2) WON bottles conform to much higher EU safety standards - US safety standards are much lower, which is why it's actually illegal to fill US bottles in the UK
3) Using a blow torch concentrates the heat in a localised area which weakens that area, making the risk of a bottle failure more likely.
4) Unlike most US bottle heater kits (which use cheap and inadequate thermostat control, WON heater systems are either controlled by a pressure switch or when used with a Max, they are monitored by an even more accurate transducer and controlled by the Max itself.
5) In THIRTY FIVE years of using/selling nitrous oxide, I've NEVER known of a single WON customer suffer ANY major safety issue.

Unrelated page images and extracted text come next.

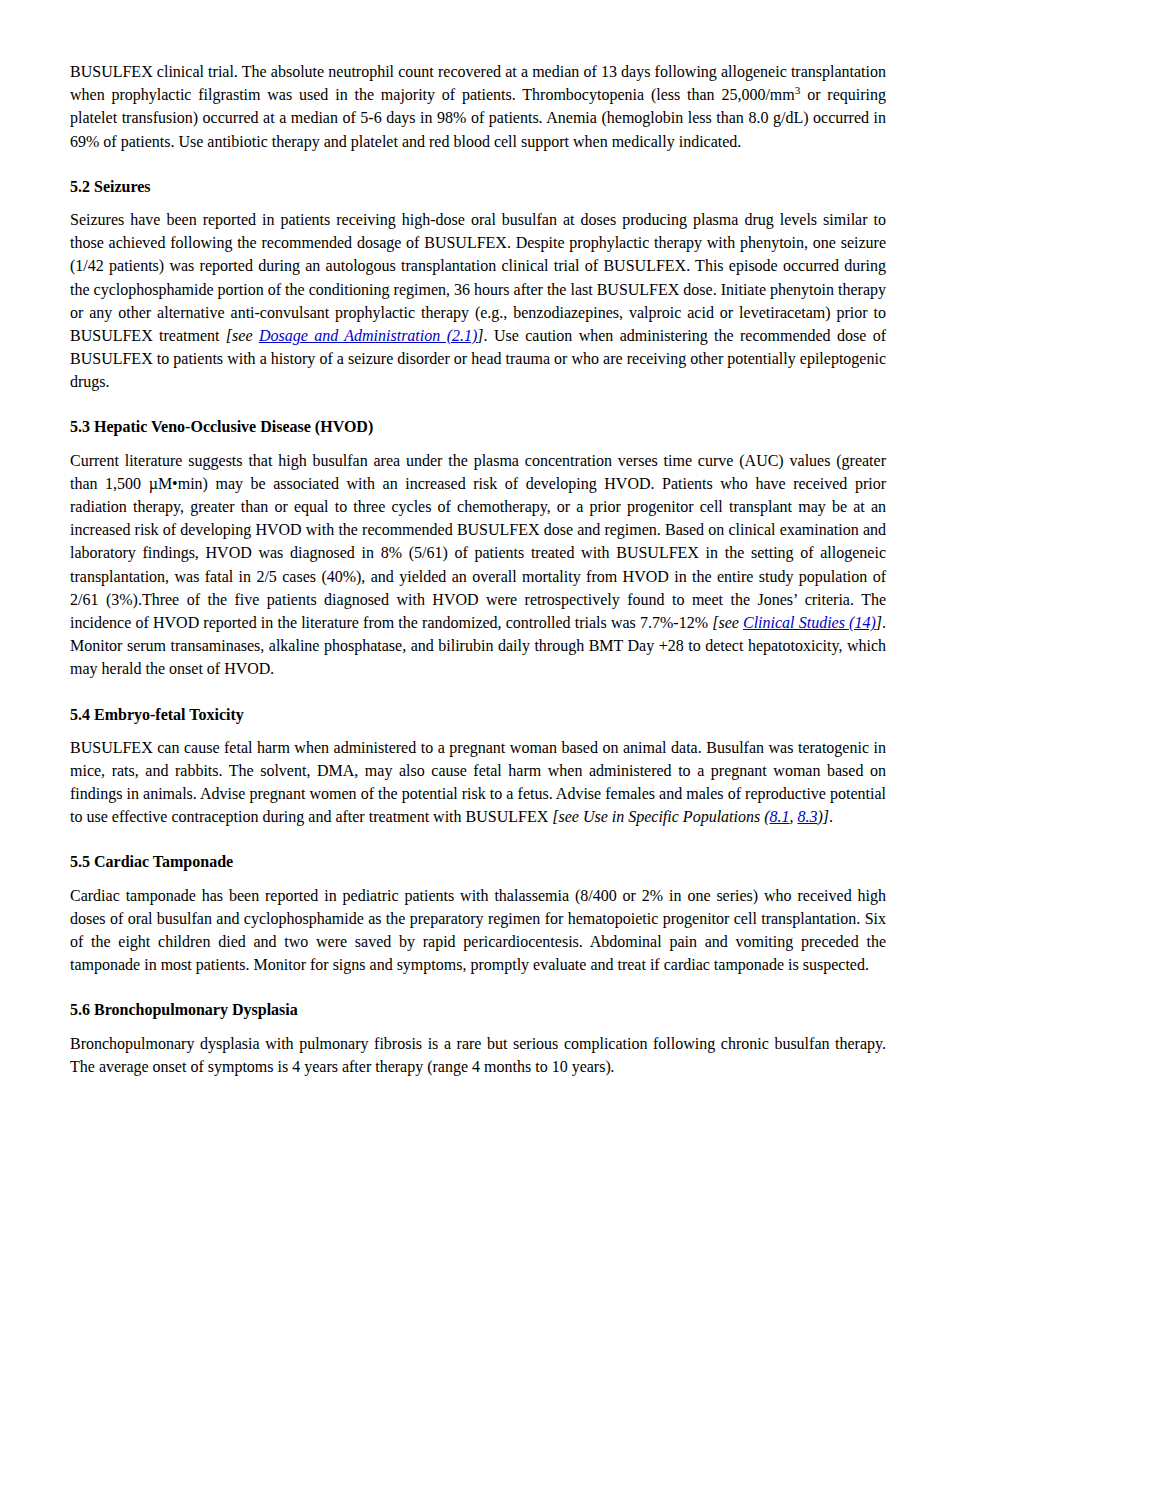BUSULFEX clinical trial. The absolute neutrophil count recovered at a median of 13 days following allogeneic transplantation when prophylactic filgrastim was used in the majority of patients. Thrombocytopenia (less than 25,000/mm3 or requiring platelet transfusion) occurred at a median of 5-6 days in 98% of patients. Anemia (hemoglobin less than 8.0 g/dL) occurred in 69% of patients. Use antibiotic therapy and platelet and red blood cell support when medically indicated.
5.2 Seizures
Seizures have been reported in patients receiving high-dose oral busulfan at doses producing plasma drug levels similar to those achieved following the recommended dosage of BUSULFEX. Despite prophylactic therapy with phenytoin, one seizure (1/42 patients) was reported during an autologous transplantation clinical trial of BUSULFEX. This episode occurred during the cyclophosphamide portion of the conditioning regimen, 36 hours after the last BUSULFEX dose. Initiate phenytoin therapy or any other alternative anti-convulsant prophylactic therapy (e.g., benzodiazepines, valproic acid or levetiracetam) prior to BUSULFEX treatment [see Dosage and Administration (2.1)]. Use caution when administering the recommended dose of BUSULFEX to patients with a history of a seizure disorder or head trauma or who are receiving other potentially epileptogenic drugs.
5.3 Hepatic Veno-Occlusive Disease (HVOD)
Current literature suggests that high busulfan area under the plasma concentration verses time curve (AUC) values (greater than 1,500 µM•min) may be associated with an increased risk of developing HVOD. Patients who have received prior radiation therapy, greater than or equal to three cycles of chemotherapy, or a prior progenitor cell transplant may be at an increased risk of developing HVOD with the recommended BUSULFEX dose and regimen. Based on clinical examination and laboratory findings, HVOD was diagnosed in 8% (5/61) of patients treated with BUSULFEX in the setting of allogeneic transplantation, was fatal in 2/5 cases (40%), and yielded an overall mortality from HVOD in the entire study population of 2/61 (3%).Three of the five patients diagnosed with HVOD were retrospectively found to meet the Jones’ criteria. The incidence of HVOD reported in the literature from the randomized, controlled trials was 7.7%-12% [see Clinical Studies (14)]. Monitor serum transaminases, alkaline phosphatase, and bilirubin daily through BMT Day +28 to detect hepatotoxicity, which may herald the onset of HVOD.
5.4 Embryo-fetal Toxicity
BUSULFEX can cause fetal harm when administered to a pregnant woman based on animal data. Busulfan was teratogenic in mice, rats, and rabbits. The solvent, DMA, may also cause fetal harm when administered to a pregnant woman based on findings in animals. Advise pregnant women of the potential risk to a fetus. Advise females and males of reproductive potential to use effective contraception during and after treatment with BUSULFEX [see Use in Specific Populations (8.1, 8.3)].
5.5 Cardiac Tamponade
Cardiac tamponade has been reported in pediatric patients with thalassemia (8/400 or 2% in one series) who received high doses of oral busulfan and cyclophosphamide as the preparatory regimen for hematopoietic progenitor cell transplantation. Six of the eight children died and two were saved by rapid pericardiocentesis. Abdominal pain and vomiting preceded the tamponade in most patients. Monitor for signs and symptoms, promptly evaluate and treat if cardiac tamponade is suspected.
5.6 Bronchopulmonary Dysplasia
Bronchopulmonary dysplasia with pulmonary fibrosis is a rare but serious complication following chronic busulfan therapy. The average onset of symptoms is 4 years after therapy (range 4 months to 10 years).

Also how many of us have the older WON kit that has a burst disk not a valve?
Even with the old style rupture disc type valves you are at a lesser risk than someone using a US bottle but we STRONGLY ADVISE ANYONE with a rupture disc (including those using US bottles ESPECIALLY) to upgrade to our SPRV.
For the record, the cost of a SPRV is less than half the cost of a bottle fill and it could easily save you not only the cost of the contents but also the cost of replacing the bottle, plus the cost of a race weekend and potentially yours or someone else's LIFE.